Open AI founder Sam Altman recently said that he thinks AI can help create a billion dollar unicorn startup with only the founder on its payroll. Whether that becomes literally true or not doesn’t matter – the idea he’s expressing is directionally correct. A founder who’s savvy in the use of AI could create an astonishingly valuable business with shockingly little capital and very few employees -- and very quickly.
And under current patent law, erect a legal protective wall around how they did it so others couldn’t follow without paying a toll.
That means no company, no matter how impenetrable its barriers to entry and its IP protections seem today, is invulnerable.
AI platforms can reduce the time and expense of innovation and therefore reduce the cost of failure. A reduced cost of failure means a vastly reduced cost and speed of iteration. The data from failures becomes grist for the AI mill to help it figure out how to succeed.
This all means that competitors – and invisible one-person startups you didn’t know were competitors – can be studying what your company is up to, determining what your likely next steps are, and using AI as their R&D engine, take away your future. And if those competitors have IP protection for their AI-assisted innovations, you’ll be legally blocked from competing with them.
Those are the threats. But the opportunity is similarly massive. A company should have better existing data about its market, its customers, its processes, its opportunities, and its technology than a new market entrant would. It also will have existing relationships with customers and a much better ability to sell new and innovative services to them than a new-entrant competitor would. The large company might even have long-term / exclusive contracts with its customers, which can in themselves be a significant barrier to entry to a newcomer.
Finally, a successful existing company should have greater scale and resources, and be able to put all those together through the magnifying and amplifying lens of AI, to get there first with something better.

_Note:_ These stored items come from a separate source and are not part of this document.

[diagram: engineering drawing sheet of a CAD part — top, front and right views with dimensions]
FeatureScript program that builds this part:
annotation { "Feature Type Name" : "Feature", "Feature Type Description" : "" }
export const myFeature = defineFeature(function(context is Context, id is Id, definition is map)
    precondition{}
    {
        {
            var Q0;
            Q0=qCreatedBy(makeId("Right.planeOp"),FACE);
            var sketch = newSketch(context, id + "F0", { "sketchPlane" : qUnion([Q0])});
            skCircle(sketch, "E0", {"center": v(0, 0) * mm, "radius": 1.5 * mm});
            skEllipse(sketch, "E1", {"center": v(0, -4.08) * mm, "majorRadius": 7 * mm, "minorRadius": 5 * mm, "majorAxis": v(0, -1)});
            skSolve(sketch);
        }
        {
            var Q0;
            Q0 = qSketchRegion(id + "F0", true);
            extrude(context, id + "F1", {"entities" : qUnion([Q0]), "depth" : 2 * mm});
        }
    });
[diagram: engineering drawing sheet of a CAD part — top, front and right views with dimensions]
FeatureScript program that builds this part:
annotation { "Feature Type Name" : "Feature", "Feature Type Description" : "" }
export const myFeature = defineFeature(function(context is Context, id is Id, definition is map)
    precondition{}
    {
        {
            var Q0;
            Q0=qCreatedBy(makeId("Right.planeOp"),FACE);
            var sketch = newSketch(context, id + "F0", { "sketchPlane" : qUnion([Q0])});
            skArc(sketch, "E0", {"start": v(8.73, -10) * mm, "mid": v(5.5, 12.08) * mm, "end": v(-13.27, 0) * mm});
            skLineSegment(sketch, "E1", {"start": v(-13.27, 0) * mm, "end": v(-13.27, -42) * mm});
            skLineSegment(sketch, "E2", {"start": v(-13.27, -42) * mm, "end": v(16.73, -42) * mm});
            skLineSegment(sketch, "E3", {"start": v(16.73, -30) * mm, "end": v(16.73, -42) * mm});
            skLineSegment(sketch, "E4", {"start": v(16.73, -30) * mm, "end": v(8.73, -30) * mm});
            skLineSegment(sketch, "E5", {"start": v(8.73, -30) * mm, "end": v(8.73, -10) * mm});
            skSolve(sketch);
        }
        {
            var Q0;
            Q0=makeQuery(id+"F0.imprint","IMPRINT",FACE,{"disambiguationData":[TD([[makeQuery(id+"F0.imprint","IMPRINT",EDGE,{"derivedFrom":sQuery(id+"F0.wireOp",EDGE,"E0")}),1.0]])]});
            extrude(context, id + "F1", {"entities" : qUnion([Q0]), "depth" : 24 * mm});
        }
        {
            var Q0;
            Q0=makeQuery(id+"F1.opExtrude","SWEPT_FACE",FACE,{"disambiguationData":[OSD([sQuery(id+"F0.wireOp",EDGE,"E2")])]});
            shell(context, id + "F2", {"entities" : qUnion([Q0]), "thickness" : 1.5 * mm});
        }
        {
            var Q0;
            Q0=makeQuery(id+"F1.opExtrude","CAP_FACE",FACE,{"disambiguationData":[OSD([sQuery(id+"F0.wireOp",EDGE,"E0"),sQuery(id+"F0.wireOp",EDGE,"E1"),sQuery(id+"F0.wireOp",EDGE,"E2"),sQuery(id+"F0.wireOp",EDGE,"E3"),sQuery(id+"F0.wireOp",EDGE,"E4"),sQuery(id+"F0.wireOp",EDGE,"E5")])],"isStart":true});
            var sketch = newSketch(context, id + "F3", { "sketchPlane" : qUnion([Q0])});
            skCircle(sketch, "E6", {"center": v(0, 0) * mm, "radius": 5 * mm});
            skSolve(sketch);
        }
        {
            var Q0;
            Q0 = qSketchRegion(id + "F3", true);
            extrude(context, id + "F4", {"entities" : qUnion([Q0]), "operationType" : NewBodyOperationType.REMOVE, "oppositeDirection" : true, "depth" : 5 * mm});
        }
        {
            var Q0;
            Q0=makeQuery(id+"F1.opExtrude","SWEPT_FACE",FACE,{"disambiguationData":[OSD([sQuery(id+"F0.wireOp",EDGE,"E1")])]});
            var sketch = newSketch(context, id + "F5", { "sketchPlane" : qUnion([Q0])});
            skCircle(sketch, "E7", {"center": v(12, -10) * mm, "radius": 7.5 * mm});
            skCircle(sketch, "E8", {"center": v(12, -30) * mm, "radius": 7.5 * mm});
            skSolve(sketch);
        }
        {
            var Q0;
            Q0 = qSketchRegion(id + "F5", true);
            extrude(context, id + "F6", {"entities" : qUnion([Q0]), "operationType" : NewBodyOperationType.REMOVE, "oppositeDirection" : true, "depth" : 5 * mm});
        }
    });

AI is raising the bar for what’s patentable, as it in effect makes the way to do new things more obvious, and therefore potentially not protectable. So an existing market participant needs to leverage AI to maximize its inventive skills and help power it past that obviousness threshold.
The bar, in other words, is going up – but so is your leaping ability.
The practical and more specific implications for companies are that they need to accelerate the pace of their patent filings. Of course a patent attorney like me would say so – but it’s reality. We’ve got a first to file system in the U.S. and I fear smart innovators armed with AI will be jamming up the filing windows.
We’re entering a time of uncertain boundaries, changing legal frameworks, decreased friction and increased competition.
The acceleration in the business world from AI has only barely begun – but watch as these jets kick in. The economic G-forces will be remarkable. Don’t sit on the sidelines while others fly the plane.